Would you reproduce each line below exactly, leaving every picture out?

[INPUT]

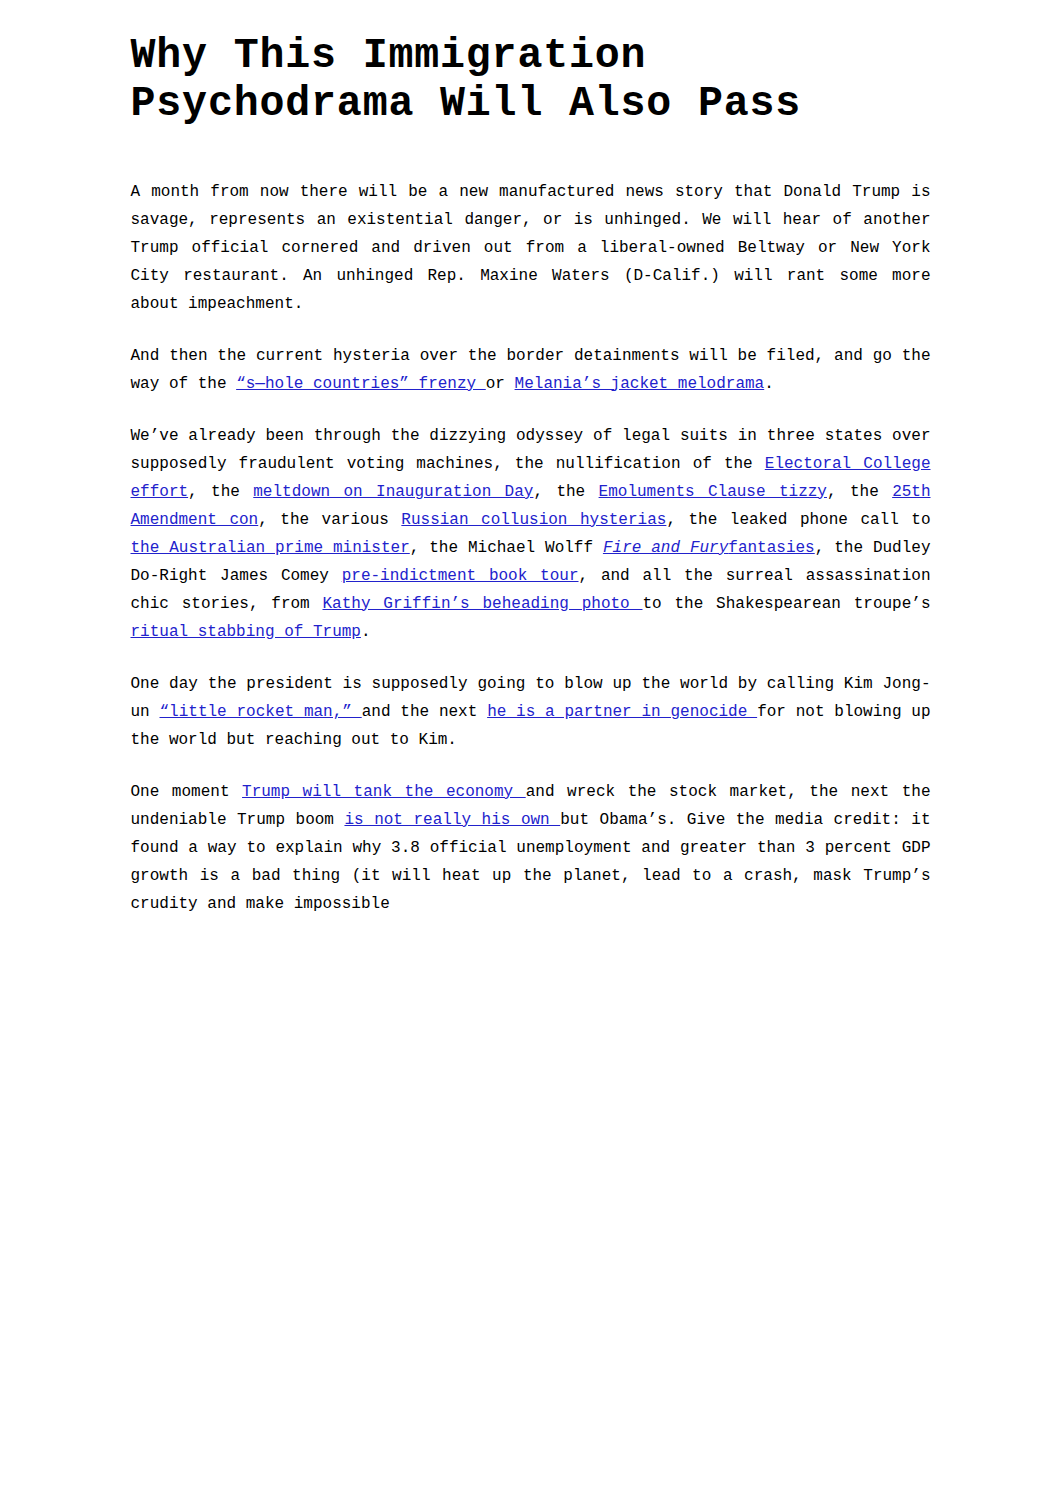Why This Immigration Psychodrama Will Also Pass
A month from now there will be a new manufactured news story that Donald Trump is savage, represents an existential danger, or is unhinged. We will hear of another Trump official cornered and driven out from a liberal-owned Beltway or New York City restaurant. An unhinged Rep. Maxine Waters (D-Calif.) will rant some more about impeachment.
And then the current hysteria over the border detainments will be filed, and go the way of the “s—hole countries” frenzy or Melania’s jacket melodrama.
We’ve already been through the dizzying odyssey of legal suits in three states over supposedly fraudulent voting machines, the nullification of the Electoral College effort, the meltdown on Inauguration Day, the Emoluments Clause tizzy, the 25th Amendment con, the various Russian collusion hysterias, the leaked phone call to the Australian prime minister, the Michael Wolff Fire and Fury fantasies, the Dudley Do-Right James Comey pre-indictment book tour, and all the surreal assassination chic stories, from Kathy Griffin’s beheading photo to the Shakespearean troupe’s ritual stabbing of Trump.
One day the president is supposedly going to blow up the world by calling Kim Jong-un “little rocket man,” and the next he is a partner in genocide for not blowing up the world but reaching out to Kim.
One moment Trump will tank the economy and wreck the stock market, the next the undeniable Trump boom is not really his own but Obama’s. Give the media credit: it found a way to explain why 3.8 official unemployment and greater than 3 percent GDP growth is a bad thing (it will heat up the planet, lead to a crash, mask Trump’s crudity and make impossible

[/INPUT]

**OUTPUT BELOW**.
Why This Immigration Psychodrama Will Also Pass
A month from now there will be a new manufactured news story that Donald Trump is savage, represents an existential danger, or is unhinged. We will hear of another Trump official cornered and driven out from a liberal-owned Beltway or New York City restaurant. An unhinged Rep. Maxine Waters (D-Calif.) will rant some more about impeachment.
And then the current hysteria over the border detainments will be filed, and go the way of the “s—hole countries” frenzy or Melania’s jacket melodrama.
We’ve already been through the dizzying odyssey of legal suits in three states over supposedly fraudulent voting machines, the nullification of the Electoral College effort, the meltdown on Inauguration Day, the Emoluments Clause tizzy, the 25th Amendment con, the various Russian collusion hysterias, the leaked phone call to the Australian prime minister, the Michael Wolff Fire and Fury fantasies, the Dudley Do-Right James Comey pre-indictment book tour, and all the surreal assassination chic stories, from Kathy Griffin’s beheading photo to the Shakespearean troupe’s ritual stabbing of Trump.
One day the president is supposedly going to blow up the world by calling Kim Jong-un “little rocket man,” and the next he is a partner in genocide for not blowing up the world but reaching out to Kim.
One moment Trump will tank the economy and wreck the stock market, the next the undeniable Trump boom is not really his own but Obama’s. Give the media credit: it found a way to explain why 3.8 official unemployment and greater than 3 percent GDP growth is a bad thing (it will heat up the planet, lead to a crash, mask Trump’s crudity and make impossible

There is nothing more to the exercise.